Qu’est-ce que la « matrice de matérialité » ?

Ce programme est piloté par les équipes finance et communication et sa responsabilité est partagée entre les différents départements contributeurs : RH, HSE, innovation, qualité…

Virbac a engagé une réflexion stratégique sur sa responsabilité sociétale et mené une analyse de la matérialité afin d’évaluer les enjeux RSE prioritaires du groupe et notamment les conséquences sociales et environnementales de l’activité, de ses effets quant au respect des droits de l’homme, ainsi que la lutte contre la corruption et l’évasion fiscale. Pour ce faire, Virbac s’est fait conseiller par un tiers expert qui a piloté ces analyses et évaluations. La dernière mise à jour de cette matrice date de 2018.

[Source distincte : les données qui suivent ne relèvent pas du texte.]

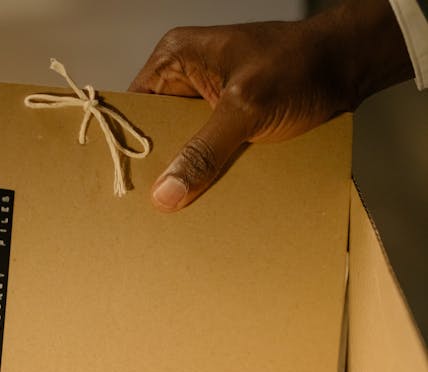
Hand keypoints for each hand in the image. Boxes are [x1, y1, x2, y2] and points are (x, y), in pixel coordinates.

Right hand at [129, 1, 412, 211]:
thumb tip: (165, 194)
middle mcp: (187, 77)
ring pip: (184, 147)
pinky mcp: (231, 120)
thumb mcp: (246, 109)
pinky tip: (205, 200)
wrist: (350, 67)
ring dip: (186, 176)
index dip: (126, 145)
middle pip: (157, 132)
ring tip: (173, 212)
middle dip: (157, 168)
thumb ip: (204, 152)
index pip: (134, 106)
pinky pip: (209, 152)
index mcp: (176, 58)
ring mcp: (209, 101)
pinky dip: (209, 175)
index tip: (123, 185)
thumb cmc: (300, 68)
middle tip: (148, 208)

Celle-ci reflète l’indispensable écoute des parties prenantes du groupe et demeure la pierre angulaire de tout reporting développement durable pertinent, qui sont des données spécifiques à l’activité de Virbac. Au-delà des obligations de transparence en la matière, elle permet à l’entreprise de répondre aux enjeux identifiés à travers des engagements spécifiques, de mieux mesurer et comparer sa performance et ainsi, d’identifier des axes de progrès pour les années à venir.

Quelles sont les qualités requises pour être un bon directeur financier ?

D’abord, aimer les chiffres et les processus. Ensuite, comprendre les enjeux de l’activité et avoir une vision la plus complète possible de l’entreprise. Les qualités de leadership sont évidemment indispensables pour fédérer, motiver et animer les équipes et enfin, le plus important peut-être, savoir s’entourer des bonnes personnes et des bonnes expertises.

Comment voyez-vous évoluer le métier de DAF ?

Nous le savons tous, nous vivons dans un monde de plus en plus volatile, incertain, complexe et ambigu. Cela génère des risques pour les entreprises mais qui sont aussi autant d’opportunités pour le DAF et les équipes finance qui, je le crois, sont particulièrement armés pour accompagner les organisations dans de tels environnements.

La volatilité et l’incertitude sont des dimensions que les DAF gèrent au quotidien. Nous connaissons les processus, comme ceux de gestion des risques, ou bien les approches, comme celles par scénarios pour les budgets et les estimés notamment, qui nous permettent de trier les paramètres, et d’en contrôler certaines dimensions. Je pense que graduellement le DAF va pouvoir et devoir soutenir les autres fonctions dans le déploiement de processus permettant de mieux gérer cette volatilité et cette incertitude et d’en anticiper, autant que faire se peut, les répercussions à tous les niveaux de l’organisation.

Une deuxième évolution aura trait à la révolution de la data et la complexité qui en découle. Le DAF a très souvent non seulement une appétence pour ces sujets mais également une réelle expertise. Là encore, il pourra jouer un rôle fondamental pour assister les directions générales et leur permettre de bien comprendre les enjeux mais aussi les limites de la gestion de la donnée de masse pour chaque activité.